Quoted text:
===============
When Red Guards arrived in Tibet in 1966, intent on creating a classless society, they unleashed a decade of revolutionary violence, political rallies, and factional warfare marked by the ransacking of temples, the destruction of religious artifacts, the burning of books, and the public humiliation of Tibet’s remaining lamas and scholars. Within Tibet, discussion of those events has long been banned, and no visual records of this history were known to have survived.
In Forbidden Memory the leading Tibetan writer Tsering Woeser presents three hundred previously unseen photographs taken by her father, then an officer in the People’s Liberation Army, that show for the first time the frenzy and violence of the Cultural Revolution in Tibet. Found only after his death, Woeser’s annotations and reflections on the photographs, edited and introduced by the Tibet historian Robert Barnett, are based on scores of interviews she conducted privately in Tibet with survivors. Her book explores the motives and thinking of those who participated in the extraordinary rituals of public degradation and destruction that took place, carried out by Tibetans as much as Chinese on the former leaders of their culture.
===============
Supplied information:
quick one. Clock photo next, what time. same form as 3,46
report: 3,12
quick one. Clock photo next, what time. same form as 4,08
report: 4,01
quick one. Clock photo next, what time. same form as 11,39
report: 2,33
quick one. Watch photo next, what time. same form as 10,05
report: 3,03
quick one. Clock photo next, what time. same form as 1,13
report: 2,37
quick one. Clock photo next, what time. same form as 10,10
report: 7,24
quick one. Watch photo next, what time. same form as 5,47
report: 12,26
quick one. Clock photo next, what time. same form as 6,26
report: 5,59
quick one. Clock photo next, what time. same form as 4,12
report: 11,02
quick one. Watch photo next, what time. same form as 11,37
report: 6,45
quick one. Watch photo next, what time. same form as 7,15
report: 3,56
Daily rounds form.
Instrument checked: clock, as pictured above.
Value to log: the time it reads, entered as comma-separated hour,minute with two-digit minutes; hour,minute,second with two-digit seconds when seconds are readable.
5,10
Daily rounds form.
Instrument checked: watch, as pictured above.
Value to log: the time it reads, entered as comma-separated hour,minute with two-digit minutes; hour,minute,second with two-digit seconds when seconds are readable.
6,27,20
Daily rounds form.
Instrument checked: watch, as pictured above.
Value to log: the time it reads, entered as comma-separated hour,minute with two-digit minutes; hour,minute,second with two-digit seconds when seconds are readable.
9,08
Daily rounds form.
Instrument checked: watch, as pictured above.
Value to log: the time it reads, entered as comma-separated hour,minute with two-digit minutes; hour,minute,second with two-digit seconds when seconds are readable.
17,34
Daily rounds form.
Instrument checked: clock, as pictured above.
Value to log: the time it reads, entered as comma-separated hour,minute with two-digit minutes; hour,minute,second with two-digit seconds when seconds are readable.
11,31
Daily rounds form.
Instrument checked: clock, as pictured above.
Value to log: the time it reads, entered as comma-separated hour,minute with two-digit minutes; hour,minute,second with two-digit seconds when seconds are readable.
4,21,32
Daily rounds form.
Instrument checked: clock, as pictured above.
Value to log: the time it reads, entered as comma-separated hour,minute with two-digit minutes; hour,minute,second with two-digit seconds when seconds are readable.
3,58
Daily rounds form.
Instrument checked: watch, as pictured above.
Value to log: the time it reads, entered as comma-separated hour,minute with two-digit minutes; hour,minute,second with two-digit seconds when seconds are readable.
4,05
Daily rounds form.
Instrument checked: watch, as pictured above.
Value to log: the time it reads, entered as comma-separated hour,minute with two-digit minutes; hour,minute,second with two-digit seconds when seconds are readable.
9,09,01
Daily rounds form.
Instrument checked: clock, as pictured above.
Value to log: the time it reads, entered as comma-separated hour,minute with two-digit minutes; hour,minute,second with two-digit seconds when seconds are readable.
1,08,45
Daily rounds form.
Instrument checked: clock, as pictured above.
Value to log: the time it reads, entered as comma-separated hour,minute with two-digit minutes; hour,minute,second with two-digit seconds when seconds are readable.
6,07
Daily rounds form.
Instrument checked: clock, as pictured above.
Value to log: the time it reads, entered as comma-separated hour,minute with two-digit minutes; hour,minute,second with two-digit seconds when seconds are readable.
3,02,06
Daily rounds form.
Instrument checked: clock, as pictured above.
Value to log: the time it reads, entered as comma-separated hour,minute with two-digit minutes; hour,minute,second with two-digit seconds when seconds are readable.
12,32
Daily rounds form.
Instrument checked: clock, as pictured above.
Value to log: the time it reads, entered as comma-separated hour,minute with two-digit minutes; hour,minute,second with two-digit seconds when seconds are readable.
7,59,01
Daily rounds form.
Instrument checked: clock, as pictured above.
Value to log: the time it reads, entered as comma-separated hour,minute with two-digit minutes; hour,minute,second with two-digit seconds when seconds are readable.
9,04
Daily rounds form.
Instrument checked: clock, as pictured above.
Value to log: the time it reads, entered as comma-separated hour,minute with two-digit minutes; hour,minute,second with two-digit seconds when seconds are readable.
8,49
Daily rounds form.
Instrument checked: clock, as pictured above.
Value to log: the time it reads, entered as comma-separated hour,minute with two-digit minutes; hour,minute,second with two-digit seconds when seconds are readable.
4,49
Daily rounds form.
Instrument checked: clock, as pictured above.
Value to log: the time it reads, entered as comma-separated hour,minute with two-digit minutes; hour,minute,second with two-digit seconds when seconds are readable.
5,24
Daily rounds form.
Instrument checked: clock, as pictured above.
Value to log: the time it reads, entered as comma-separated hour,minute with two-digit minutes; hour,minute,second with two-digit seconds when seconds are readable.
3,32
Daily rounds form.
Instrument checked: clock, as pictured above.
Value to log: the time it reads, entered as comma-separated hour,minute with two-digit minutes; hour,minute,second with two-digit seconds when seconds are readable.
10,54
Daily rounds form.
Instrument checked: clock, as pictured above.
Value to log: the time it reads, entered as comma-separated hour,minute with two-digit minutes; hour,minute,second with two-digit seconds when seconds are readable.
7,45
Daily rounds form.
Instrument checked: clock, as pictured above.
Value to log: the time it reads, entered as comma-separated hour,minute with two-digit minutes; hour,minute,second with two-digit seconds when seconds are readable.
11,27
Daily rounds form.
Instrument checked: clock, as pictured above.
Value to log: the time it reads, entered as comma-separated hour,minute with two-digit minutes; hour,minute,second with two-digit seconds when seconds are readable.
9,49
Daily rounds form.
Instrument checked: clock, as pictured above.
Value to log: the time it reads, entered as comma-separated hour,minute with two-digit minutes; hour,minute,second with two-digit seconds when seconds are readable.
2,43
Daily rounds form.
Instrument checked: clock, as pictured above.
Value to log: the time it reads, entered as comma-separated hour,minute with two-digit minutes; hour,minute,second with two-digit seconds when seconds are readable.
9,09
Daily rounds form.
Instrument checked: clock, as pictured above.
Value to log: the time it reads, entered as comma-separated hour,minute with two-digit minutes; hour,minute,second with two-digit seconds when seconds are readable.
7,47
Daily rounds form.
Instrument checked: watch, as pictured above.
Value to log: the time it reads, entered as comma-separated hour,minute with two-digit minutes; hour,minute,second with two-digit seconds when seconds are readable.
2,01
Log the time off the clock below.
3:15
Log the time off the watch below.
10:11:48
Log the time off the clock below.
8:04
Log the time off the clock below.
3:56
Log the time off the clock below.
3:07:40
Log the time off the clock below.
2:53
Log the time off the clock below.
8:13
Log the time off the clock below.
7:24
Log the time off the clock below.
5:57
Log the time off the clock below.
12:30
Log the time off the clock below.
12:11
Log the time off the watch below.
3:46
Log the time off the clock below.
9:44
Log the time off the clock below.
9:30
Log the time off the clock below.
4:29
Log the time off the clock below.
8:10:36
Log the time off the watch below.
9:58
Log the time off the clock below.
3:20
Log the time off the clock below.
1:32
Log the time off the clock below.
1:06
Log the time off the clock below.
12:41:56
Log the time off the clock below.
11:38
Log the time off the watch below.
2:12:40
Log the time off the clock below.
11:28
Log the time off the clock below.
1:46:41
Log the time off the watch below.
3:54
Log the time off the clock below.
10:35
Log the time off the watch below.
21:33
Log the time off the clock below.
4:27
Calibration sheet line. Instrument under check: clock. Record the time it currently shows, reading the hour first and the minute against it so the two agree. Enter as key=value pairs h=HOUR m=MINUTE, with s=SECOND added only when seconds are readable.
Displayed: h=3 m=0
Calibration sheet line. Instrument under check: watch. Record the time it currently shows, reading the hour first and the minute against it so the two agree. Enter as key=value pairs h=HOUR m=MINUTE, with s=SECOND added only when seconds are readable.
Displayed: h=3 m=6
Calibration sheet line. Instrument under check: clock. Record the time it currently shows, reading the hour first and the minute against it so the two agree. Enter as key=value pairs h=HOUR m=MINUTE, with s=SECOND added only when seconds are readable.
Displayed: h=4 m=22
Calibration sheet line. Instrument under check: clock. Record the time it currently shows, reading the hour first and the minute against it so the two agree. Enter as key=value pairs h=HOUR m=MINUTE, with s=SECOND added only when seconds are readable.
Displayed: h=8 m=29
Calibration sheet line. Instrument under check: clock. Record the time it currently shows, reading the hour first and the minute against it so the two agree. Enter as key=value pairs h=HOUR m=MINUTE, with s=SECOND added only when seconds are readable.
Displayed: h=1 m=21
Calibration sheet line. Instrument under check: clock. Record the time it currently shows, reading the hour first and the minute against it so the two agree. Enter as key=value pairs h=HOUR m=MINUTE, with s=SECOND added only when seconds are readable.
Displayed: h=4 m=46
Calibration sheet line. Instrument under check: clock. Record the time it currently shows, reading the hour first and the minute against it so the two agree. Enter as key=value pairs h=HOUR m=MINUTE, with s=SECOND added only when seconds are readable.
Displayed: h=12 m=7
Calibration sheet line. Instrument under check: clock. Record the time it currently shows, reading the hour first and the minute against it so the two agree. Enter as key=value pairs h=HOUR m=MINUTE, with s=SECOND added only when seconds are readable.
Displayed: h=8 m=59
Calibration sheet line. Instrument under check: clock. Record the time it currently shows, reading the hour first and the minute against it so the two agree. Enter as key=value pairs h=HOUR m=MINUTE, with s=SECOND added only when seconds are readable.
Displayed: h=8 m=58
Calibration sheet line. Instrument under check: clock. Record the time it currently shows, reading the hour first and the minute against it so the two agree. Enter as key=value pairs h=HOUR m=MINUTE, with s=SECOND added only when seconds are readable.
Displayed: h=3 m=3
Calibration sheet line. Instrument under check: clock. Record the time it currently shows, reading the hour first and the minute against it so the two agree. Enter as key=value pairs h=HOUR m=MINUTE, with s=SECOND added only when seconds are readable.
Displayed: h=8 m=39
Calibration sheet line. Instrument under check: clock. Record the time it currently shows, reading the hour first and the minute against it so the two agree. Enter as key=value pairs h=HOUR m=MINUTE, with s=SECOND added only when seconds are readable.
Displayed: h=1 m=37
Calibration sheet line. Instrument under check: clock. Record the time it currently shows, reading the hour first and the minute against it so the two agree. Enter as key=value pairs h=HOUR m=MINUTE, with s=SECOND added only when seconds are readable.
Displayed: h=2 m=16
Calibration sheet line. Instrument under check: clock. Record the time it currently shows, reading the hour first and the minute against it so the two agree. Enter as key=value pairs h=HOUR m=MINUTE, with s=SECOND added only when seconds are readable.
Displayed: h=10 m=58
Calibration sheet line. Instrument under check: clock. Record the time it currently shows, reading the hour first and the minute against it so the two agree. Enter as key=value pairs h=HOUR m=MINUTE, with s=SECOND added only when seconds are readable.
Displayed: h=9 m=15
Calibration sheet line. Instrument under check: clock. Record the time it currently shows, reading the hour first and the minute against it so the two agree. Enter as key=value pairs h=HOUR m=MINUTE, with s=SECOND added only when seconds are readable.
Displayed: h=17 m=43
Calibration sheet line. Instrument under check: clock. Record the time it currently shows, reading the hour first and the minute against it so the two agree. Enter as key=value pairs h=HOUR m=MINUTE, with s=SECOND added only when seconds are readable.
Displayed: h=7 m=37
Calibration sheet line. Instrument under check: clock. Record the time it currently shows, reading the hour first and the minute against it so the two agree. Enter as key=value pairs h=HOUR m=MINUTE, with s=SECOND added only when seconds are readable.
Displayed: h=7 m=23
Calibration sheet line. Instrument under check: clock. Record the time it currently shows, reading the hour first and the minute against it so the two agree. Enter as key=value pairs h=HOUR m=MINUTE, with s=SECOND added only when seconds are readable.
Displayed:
===============
Task: The text about the Cultural Revolution in Tibet names the things that marked the decade of violence. List every one of them.

Worked answer:
- the ransacking of temples
- the destruction of religious artifacts
- the burning of books
- the public humiliation of Tibet's remaining lamas and scholars